> **PROBLEM DESCRIPTION**: Begin your copy at the line with "right knee: (247, 445)" in the records below and end it at the line with "left knee: (255, 178)", restating each line word for word; omit the pictures.

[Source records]

Content starts

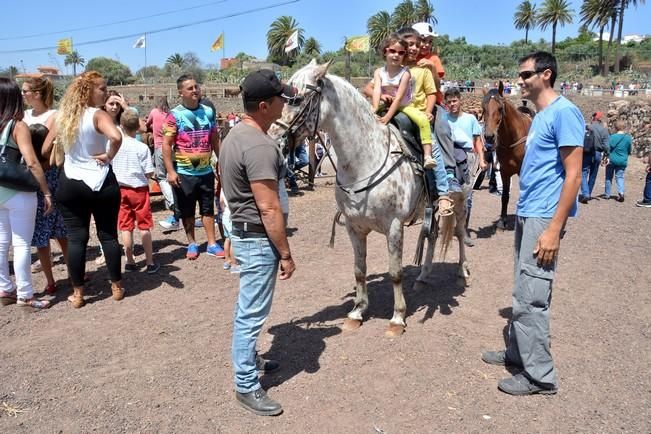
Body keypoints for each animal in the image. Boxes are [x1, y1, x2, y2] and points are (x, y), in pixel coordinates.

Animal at [482, 82, 532, 231]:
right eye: (483, 108)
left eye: (500, 108)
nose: (489, 136)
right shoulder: (504, 172)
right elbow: (504, 196)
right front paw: (502, 220)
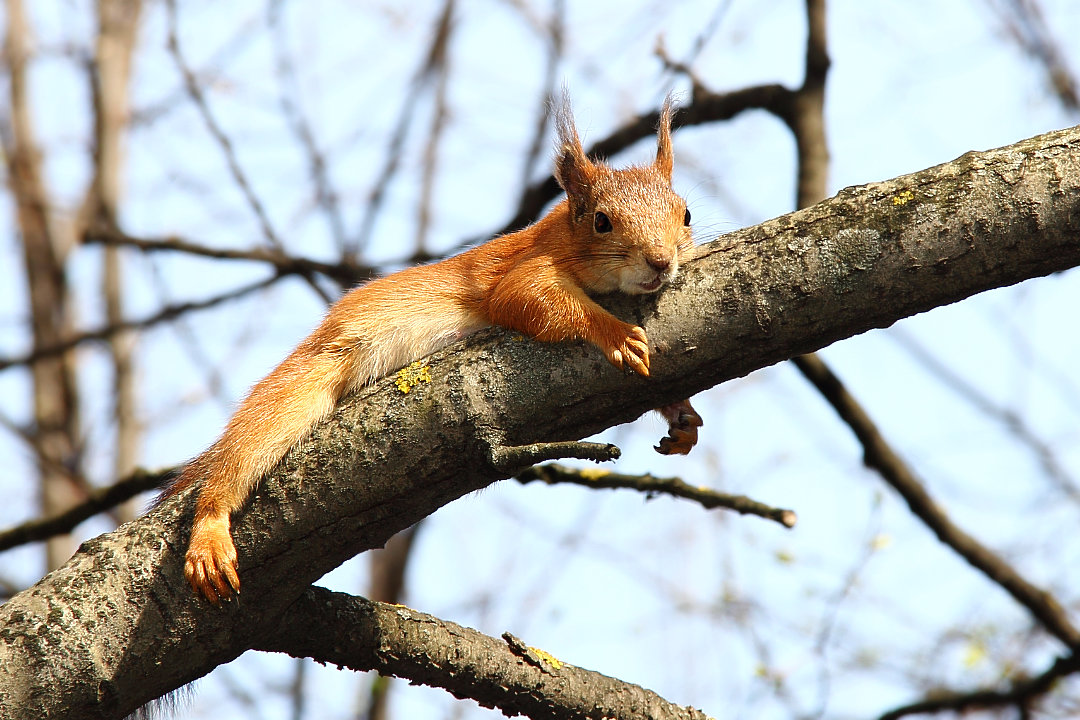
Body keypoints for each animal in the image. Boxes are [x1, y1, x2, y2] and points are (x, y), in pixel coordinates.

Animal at [170, 95, 699, 604]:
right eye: (602, 222)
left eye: (687, 215)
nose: (660, 261)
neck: (559, 235)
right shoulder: (521, 272)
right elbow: (531, 300)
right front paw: (616, 334)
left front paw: (681, 413)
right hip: (306, 377)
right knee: (247, 445)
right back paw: (210, 527)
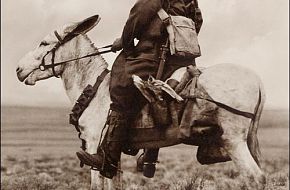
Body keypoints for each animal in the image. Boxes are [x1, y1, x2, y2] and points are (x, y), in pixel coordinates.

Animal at [15, 15, 266, 190]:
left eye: (43, 43)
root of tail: (257, 80)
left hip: (233, 140)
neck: (94, 88)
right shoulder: (110, 157)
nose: (18, 69)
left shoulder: (94, 147)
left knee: (255, 178)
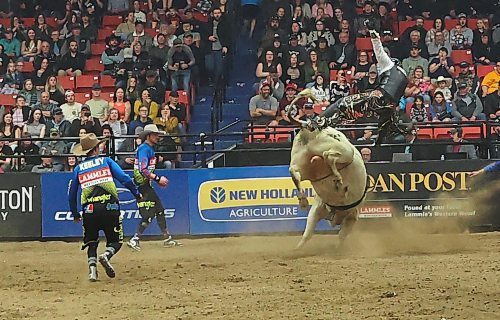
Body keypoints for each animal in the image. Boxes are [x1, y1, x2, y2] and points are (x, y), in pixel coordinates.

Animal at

Content ends

> **OUTPUT BELOW**:
right knee: (247, 445)
right back paw: (210, 527)
Body keypoints for each animal in the image. Boxes are [x1, y1, x2, y2] and points are (x, y), in pixel coordinates.

Animal at [15, 15, 266, 190]:
left eye: (43, 43)
root of tail: (257, 80)
left hip: (233, 140)
neck: (94, 88)
right shoulder: (110, 157)
nose: (18, 69)
left shoulder: (94, 147)
left knee: (255, 178)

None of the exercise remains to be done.